The Hunger Games and other dystopias
March 28, 2012 – 1:44 pm by JohnBecause I want to see the movie soon but want to read the book first, I'm finally getting around to reading The Hunger Games by Suzanne Collins. It's set in a dystopian North America several hundred years in the future, as explained in this spoiler-free passage from the first chapter:
He [the mayor of the narrator's "district"] tells the history of Panem, the country that rose up out of the ashes of a place that was once called North America. He lists the disasters, the droughts, the storms, the fires, the encroaching seas that swallowed up so much of the land, the brutal war for what little sustenance remained. The result was Panem, a shining Capitol ringed by thirteen districts, which brought peace and prosperity to its citizens. Then came the Dark Days, the uprising of the districts against the Capitol. Twelve were defeated, the thirteenth obliterated. The Treaty of Treason gave us the new laws to guarantee peace and, as our yearly reminder that the Dark Days must never be repeated, it gave us the Hunger Games.
The rules of the Hunger Games are simple. In punishment for the uprising, each of the twelve districts must provide one girl and one boy, called tributes, to participate. The twenty-four tributes will be imprisoned in a vast outdoor arena that could hold anything from a burning desert to a frozen wasteland. Over a period of several weeks, the competitors must fight to the death. The last tribute standing wins.

######

- _What to do_
**a)** In the Hunger Games post, what is the name for the girl and boy each district has to send?
**b)** Using the Hunger Games post, explain why the twelve districts have to send a girl and a boy to the games.
**c)** Pick up the Hunger Games post after its last sentence and keep it going.
The data that comes next is separate from the Hunger Games post.

- _Given information_

######

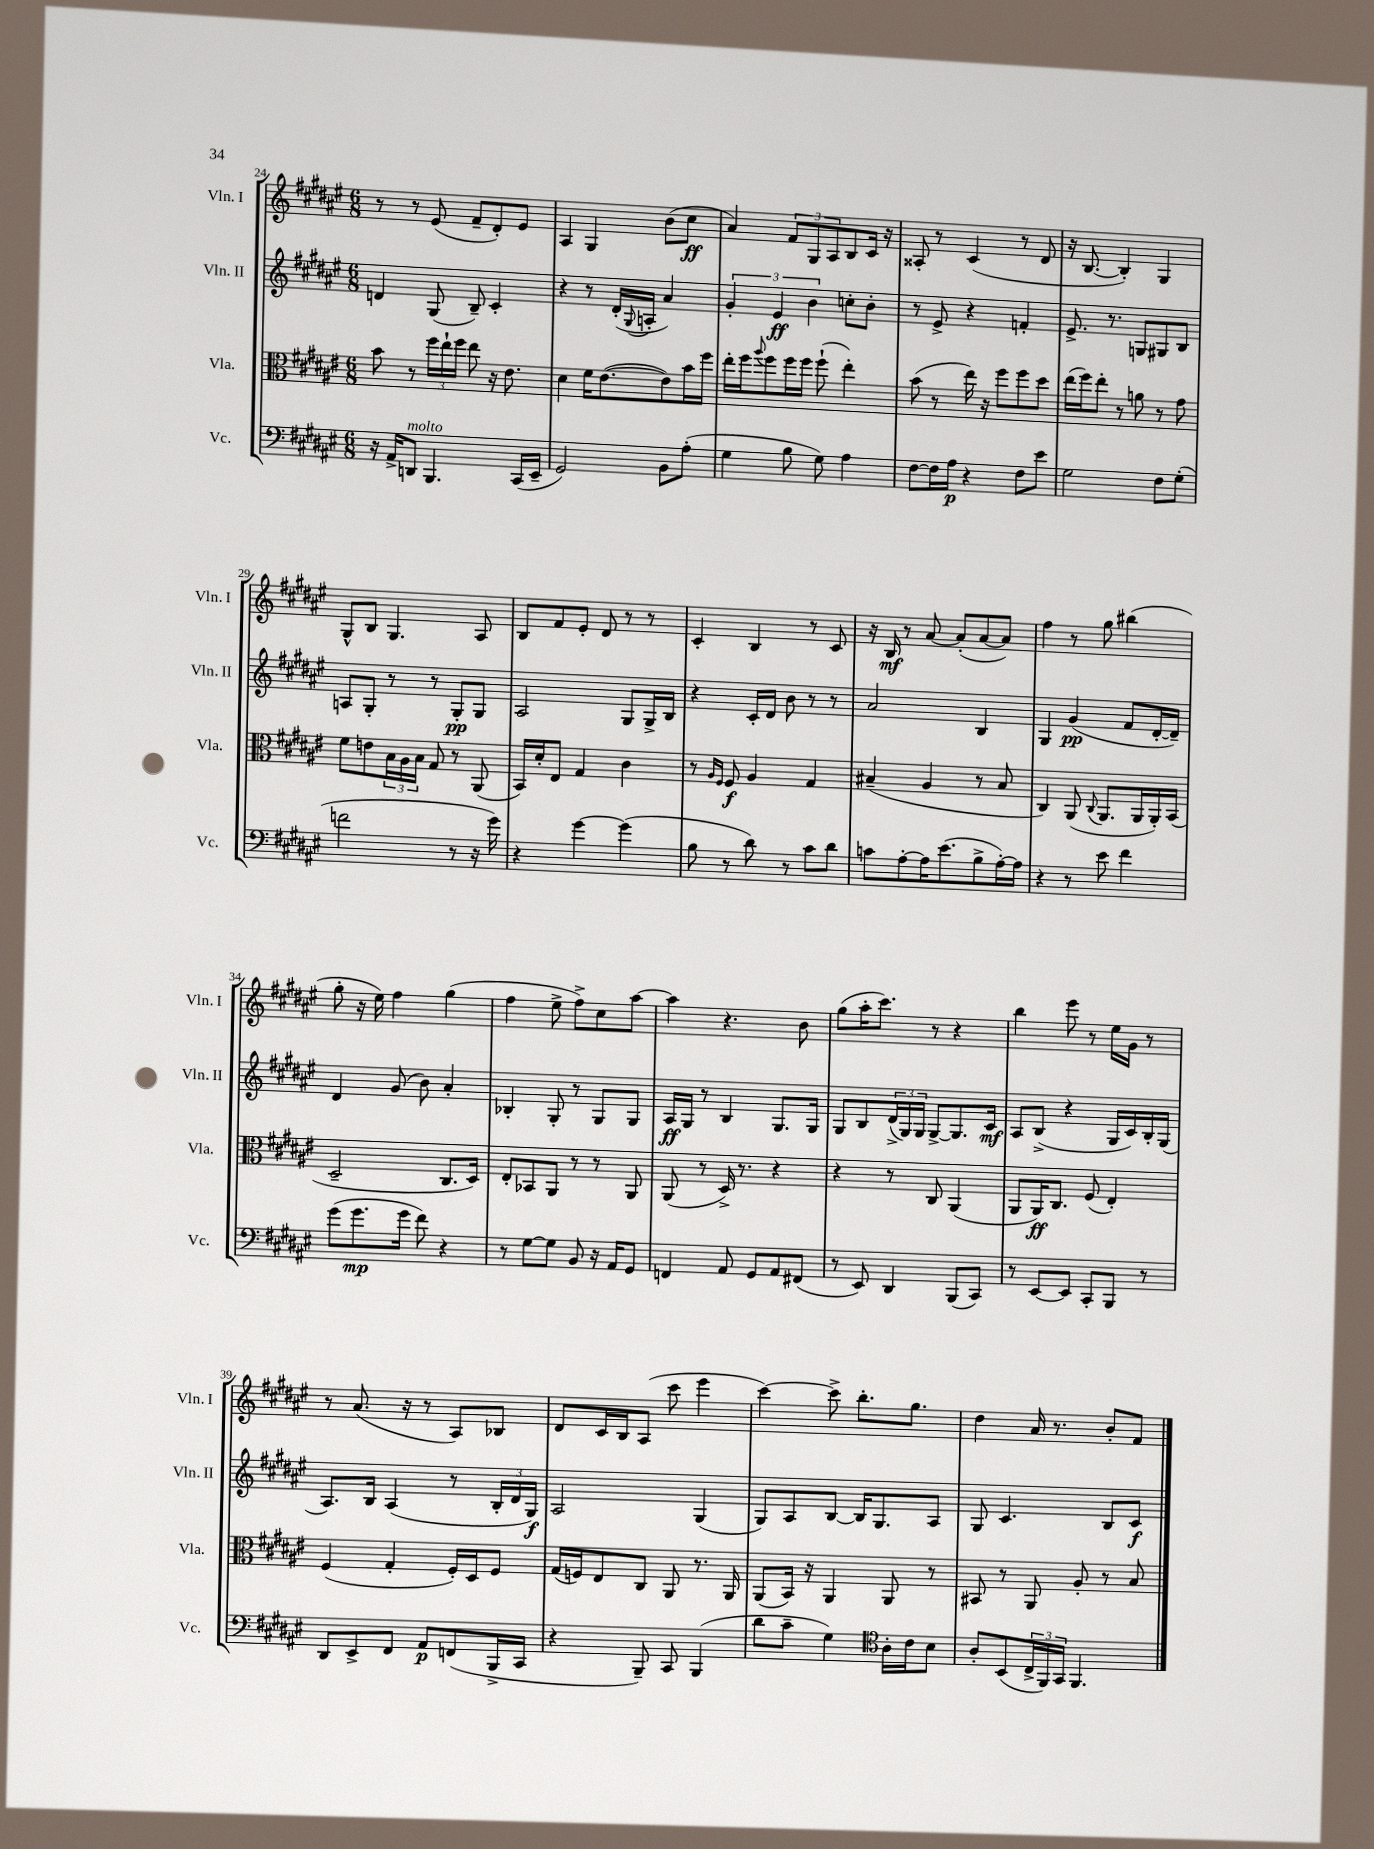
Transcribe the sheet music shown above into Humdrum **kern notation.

######

- _Answers provided_
**a)** They are called tributes.

**b)** The games punish the districts for their uprising against the Capitol in the Dark Days. The Treaty of Treason set them up as a yearly reminder that the Dark Days must never happen again.

**c)**
Taking the kids from our districts, forcing them to kill one another while we watch [on television]—this is the Capitol's way of reminding us how totally we are at their mercy. How little chance we would stand of surviving another rebellion. Whatever words they use, the real message is clear. "Look how we take your children and sacrifice them and there's nothing you can do. If you lift a finger, we will destroy every last one of you. Just as we did in District Thirteen."
[...]
"It is both a time for repentance and a time for thanks," intones the mayor.
That certainly gets the story off to a chilling start, and I've heard it only gets darker.
Pretty much all of my friends have read the novel and/or seen the movie. Those who haven't probably will soon. How has it affected them? What lessons will they get out of it? Will they apply the lessons and warnings and morals of Collins's story to the world we live in? Will they ever see the similarities between the totalitarian nightmare of Panem and the real government they put in power, with its constant manipulation, its spinning of violent intrusion as benevolent helpfulness, its use of aggression as a matter of course, its dehumanizing and divisive influence, its elevation of the mighty government above its subjects, and the complete immunity with which its leaders commit atrocious crimes? Or will they (more likely, in my opinion) conclude that because they sympathize with the protagonists and hate the villains, their own democratically elected government and its president must, for the most part, reflect their righteousness? They could never imagine the United States devolving into such a brutal, oppressive nightmare (unless, of course, Republicans had their way). I mean, a television show where children are forced to kill each other, and everyone cheers as they watch it at home? Is that really even useful as an allegory or a forewarning for our society?
That got me to thinking: How unrealistic is a totalitarian government like Panem and its Hunger Games? Is it really so radically different from the oppressive regimes that much of humanity has suffered under for much of its history? We've all read about the unthinkable, unspeakable, heinous, inhuman atrocities committed by governments from ancient times to modern. We know humans are capable of barbaric things.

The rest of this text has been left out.